US court allows Washington, DC, same-sex marriages

WASHINGTON (Reuters) – Chief Justice John Roberts  of the US Supreme Court rejected on Tuesday a request from  opponents of gay marriage to put on hold a new law that allows  same-sex couples to wed in Washington, DC.

Roberts acted right before the law takes effect on  Wednesday. In December, the city council adopted a measure  which adds the nation’s capital to the five states that already  allow same-sex marriage.

Opponents of gay marriage argued there should be a public  referendum on the law, which expands the definition of marriage  to include same-sex couples, before it takes effect.

Roberts refused to put the law on hold and said the local  Board of Elections, the city’s superior court and its court of  appeals all had rejected the request for a referendum.

Roberts said the Supreme Court’s practice has been to defer  to local court decisions on District of Columbia matters of  exclusive local concern. Roberts also said the US Congress  has allowed the law to go into effect.

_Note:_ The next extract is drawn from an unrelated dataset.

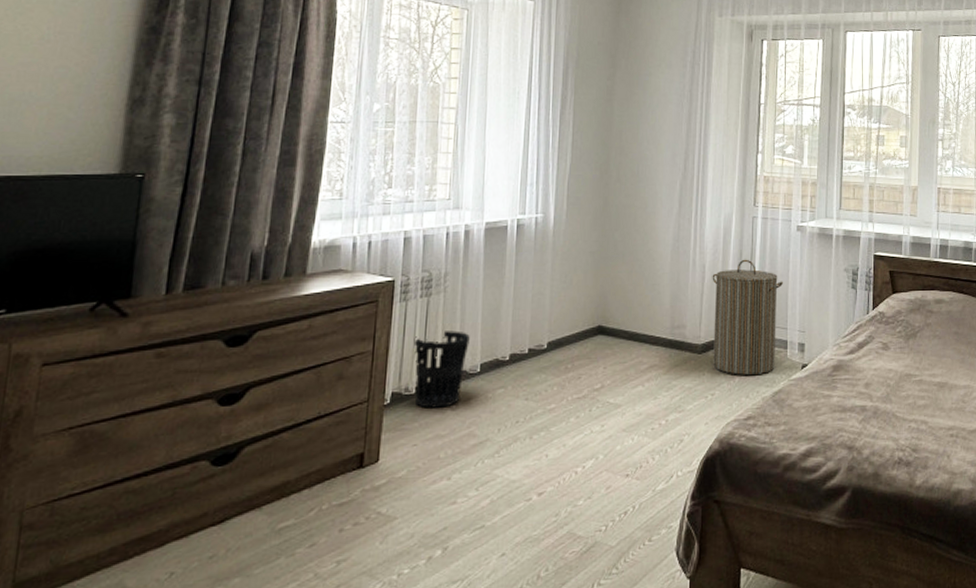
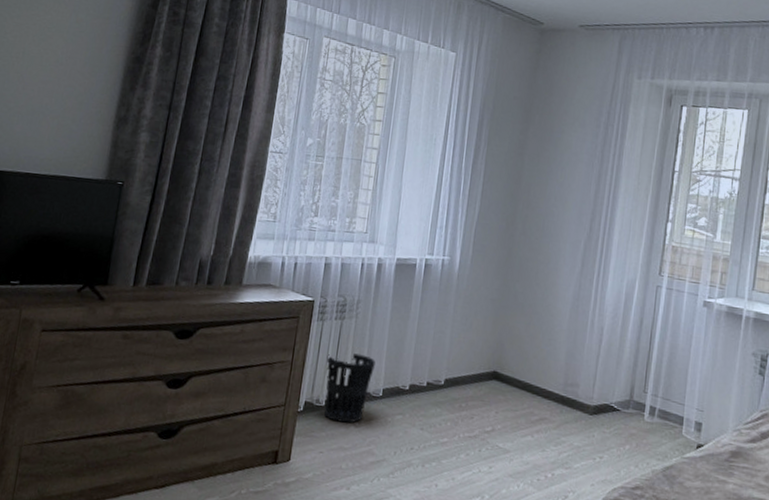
laundry hamper: present [712,259,783,376] -> none [604,327,684,447]

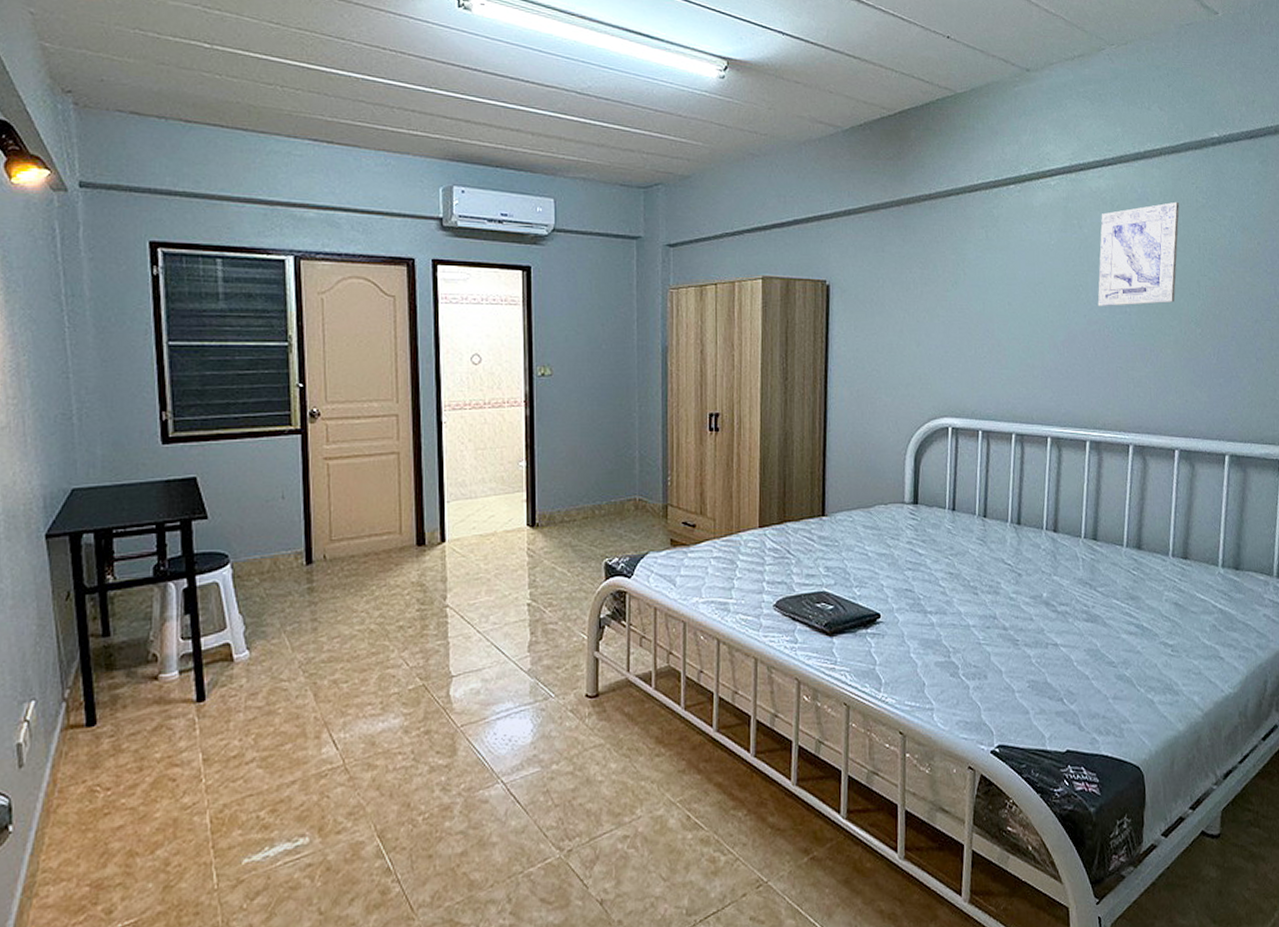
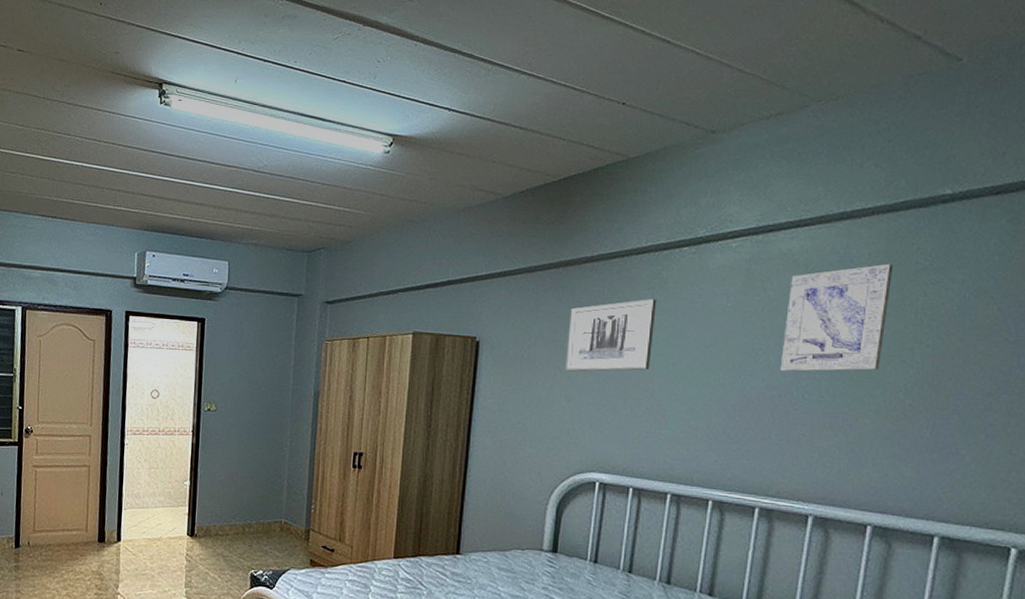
wall art: none [912,237,991,314] -> present [565,299,656,372]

All local legislation in the District of Columbia, home to  590,000 people, must undergo a mandatory 30-day review period  by Congress before it can become law.

The states of Massachusetts, Iowa, Vermont, Connecticut and  New Hampshire already allow same-sex marriage.

City officials have said that Wednesday probably will be  the first day same-sex couples can apply for a marriage  licence.